Detection of human immunodeficiency virus RNAs in living cells using Spinach RNA aptamers

• Published in: Virus research Vol. 228; pp. 141 - 146
• Main Authors: Burch, Brandon D., Garrido, Carolina, Margolis, David M.
• Format: Journal Article
• Language: English
• Published: Netherlands Elsevier B.V 15.01.2017
• Subjects: Aptamers; Aptamers, Nucleotide; Cell Line; Cells, Cultured; HIV - genetics; HIV Infections - diagnosis; HIV Infections - virology; HIV-RNA; Humans; Lentivirus; Microscopy, Fluorescence - methods; Retroviridae; RNA, Plant; RNA, Viral - genetics; SELEX Aptamer Technique; Spectrometry, Fluorescence - methods; Spinach; Spinacia oleracea; Spinacia oleracea - genetics; Virion; Virus Replication; HIV-RNA; Aptamers; Spinach
• ISSN: 0168-1702; 1872-7492
• DOI: 10.1016/j.virusres.2016.11.031

•Limited techniques allow in vivo RNA expression to be imaged in real time.•Better understanding the kinetics of transcriptional regulation and expression in vivo is an unmet need.•We present a novel technique that allows the real-time, single cell, visualization of HIV RNA expression in vivo in unmanipulated, living cells. Many techniques currently used to measure HIV RNA production in cells suffer from limitations that include high background signal or the potential to destroy cellular context. Fluorophore-binding RNA aptamers offer the potential for visualizing RNAs directly in living cells with minimal cellular perturbation. We inserted a sequence encoding a fluorophore-binding RNA aptamer, known as Spinach, into the HIV genome such that predicted RNA secondary structures in both Spinach and HIV were preserved.
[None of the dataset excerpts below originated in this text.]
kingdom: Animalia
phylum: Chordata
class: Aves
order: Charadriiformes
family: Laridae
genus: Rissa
Chimeric HIV-Spinach RNAs were functionally validated in vitro by testing their ability to enhance the fluorescence of a conditional fluorophore (DFHBI), which specifically binds Spinach. Fluorescence microscopy and PCR were used to verify expression of HIV-Spinach RNAs in human cells. HIV-1 gag RNA production and fluorescence were measured by qPCR and fluorometry, respectively. HIV-Spinach RNAs were fluorometrically detectable in vitro and were transcribed in human cell lines and primary cells, with both spliced and unspliced species detected by PCR. HIV-Spinach RNAs were visible by fluorescence microscopy in living cells, although signal was reproducibly weak. Cells expressing HIV-Spinach RNAs were capable of producing fluorometrically detectable virions, although detection of single viral particles was not possible. In summary, we have investigated a novel method for detecting HIV RNAs in living cells using the Spinach RNA aptamer. Despite the limitations of the present aptamer/fluorophore combination, this is the first application of this technology to an infectious disease and provides a foundation for future research into improved methods for studying HIV expression.